10th December 2009 Print

Used car buyers could face a price rise double whammy from 1 January, warns independent car advice site honestjohn.co.uk. As well as the seasonal bounce that traditionally adds £500 to an £8,000 used car in January, today’s confirmation from Chancellor Alistair Darling that VAT will be going back up on January 1st 2010 means used car buyers also face the prospect of paying extra VAT – something that’s often overlooked when buying a second-hand car.

“Many people think that once VAT has been paid on a new car, that's it. No more VAT apart from the VAT on the dealer's profit” explains Dan Harrison, Editor, Honestjohn.co.uk.  “But between 50 and 70 per cent of cars that go into the used market up to four years old are what are known as VAT Qualifying Cars.

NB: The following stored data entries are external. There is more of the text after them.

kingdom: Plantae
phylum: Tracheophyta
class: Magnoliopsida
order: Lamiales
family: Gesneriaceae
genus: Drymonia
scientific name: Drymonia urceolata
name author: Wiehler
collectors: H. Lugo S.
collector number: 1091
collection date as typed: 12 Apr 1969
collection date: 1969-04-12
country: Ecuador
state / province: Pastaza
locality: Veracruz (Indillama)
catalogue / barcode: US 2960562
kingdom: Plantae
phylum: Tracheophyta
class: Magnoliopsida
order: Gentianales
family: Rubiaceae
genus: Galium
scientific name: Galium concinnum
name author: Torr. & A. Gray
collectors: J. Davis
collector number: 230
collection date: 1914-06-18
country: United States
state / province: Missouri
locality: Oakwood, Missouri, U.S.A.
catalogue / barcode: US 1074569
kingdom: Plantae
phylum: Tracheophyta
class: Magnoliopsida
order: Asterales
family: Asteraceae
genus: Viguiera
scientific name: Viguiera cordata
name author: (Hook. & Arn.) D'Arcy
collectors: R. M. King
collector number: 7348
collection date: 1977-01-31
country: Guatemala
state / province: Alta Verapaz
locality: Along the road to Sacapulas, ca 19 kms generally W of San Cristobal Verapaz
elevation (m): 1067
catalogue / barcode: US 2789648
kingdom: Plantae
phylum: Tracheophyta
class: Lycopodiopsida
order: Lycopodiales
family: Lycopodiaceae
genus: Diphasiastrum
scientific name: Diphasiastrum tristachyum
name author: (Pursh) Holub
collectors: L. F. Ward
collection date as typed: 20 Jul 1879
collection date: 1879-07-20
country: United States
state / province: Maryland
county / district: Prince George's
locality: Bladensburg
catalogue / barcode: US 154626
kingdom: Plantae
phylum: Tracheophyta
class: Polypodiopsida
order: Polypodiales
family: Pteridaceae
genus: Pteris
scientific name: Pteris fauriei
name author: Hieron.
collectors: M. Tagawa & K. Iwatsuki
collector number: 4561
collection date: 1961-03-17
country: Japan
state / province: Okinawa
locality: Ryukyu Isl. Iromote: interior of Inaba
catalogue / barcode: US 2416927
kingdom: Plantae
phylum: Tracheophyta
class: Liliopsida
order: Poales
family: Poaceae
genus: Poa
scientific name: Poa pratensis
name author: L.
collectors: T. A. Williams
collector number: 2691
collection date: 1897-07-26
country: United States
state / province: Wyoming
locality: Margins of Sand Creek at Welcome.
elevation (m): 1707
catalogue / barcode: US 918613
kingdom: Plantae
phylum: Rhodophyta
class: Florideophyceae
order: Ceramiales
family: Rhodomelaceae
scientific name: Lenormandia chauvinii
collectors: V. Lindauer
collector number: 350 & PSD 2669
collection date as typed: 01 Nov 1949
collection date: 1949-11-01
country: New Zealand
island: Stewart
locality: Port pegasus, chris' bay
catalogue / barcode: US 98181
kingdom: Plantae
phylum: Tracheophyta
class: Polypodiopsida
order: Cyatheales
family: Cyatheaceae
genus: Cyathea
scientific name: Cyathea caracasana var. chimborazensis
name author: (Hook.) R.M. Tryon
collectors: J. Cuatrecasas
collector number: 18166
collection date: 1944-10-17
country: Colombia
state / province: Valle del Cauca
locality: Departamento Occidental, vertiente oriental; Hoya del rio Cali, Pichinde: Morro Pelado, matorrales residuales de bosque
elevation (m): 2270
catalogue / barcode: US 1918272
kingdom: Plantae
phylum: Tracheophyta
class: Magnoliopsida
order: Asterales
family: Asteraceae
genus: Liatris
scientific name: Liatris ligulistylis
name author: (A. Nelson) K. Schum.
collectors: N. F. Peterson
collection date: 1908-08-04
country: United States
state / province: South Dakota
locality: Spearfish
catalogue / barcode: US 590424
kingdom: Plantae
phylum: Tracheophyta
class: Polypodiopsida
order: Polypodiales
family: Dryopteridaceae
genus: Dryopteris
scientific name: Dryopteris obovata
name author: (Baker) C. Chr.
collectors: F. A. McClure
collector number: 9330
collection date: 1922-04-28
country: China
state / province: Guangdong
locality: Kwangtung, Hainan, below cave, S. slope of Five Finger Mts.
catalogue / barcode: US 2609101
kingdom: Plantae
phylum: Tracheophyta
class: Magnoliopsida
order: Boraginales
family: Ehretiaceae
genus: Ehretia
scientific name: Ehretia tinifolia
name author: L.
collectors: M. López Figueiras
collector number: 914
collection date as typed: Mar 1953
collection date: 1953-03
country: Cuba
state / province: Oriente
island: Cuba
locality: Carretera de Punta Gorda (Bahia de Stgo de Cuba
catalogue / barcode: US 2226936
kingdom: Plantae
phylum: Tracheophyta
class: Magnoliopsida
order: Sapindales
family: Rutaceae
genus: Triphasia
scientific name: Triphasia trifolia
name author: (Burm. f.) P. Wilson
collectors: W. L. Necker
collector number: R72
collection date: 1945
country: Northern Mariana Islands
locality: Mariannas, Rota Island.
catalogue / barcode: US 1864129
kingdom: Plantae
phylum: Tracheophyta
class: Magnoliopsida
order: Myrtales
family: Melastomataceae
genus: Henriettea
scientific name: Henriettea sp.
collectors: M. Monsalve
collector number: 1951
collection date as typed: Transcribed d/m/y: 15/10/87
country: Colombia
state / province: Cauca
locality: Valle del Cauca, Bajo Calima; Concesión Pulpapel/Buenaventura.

“On a new Qualifying car bought as a 'business purchase', for example to be leased or hired, the VAT can be reclaimed by the purchaser.  When the car is re-sold into the trade, the VAT element is itemised and the dealer who buys the car for stock also reclaims the VAT.

“But for the private buyer, there’s no way to recoup the VAT.  And with Alistair Darling confirming today that VAT is going back up to 17.5% on 1st January 2010, combined with the traditional jump in prices in the New Year, that equates to another 2.17% on the price of a used car.  That is, unless dealers are prepared to swallow the VAT increase to win sales.

“So although the pressure will be on personal finances in the run-up to Christmas, it could make huge financial sense to complete that used car purchase now rather than leave it to January.”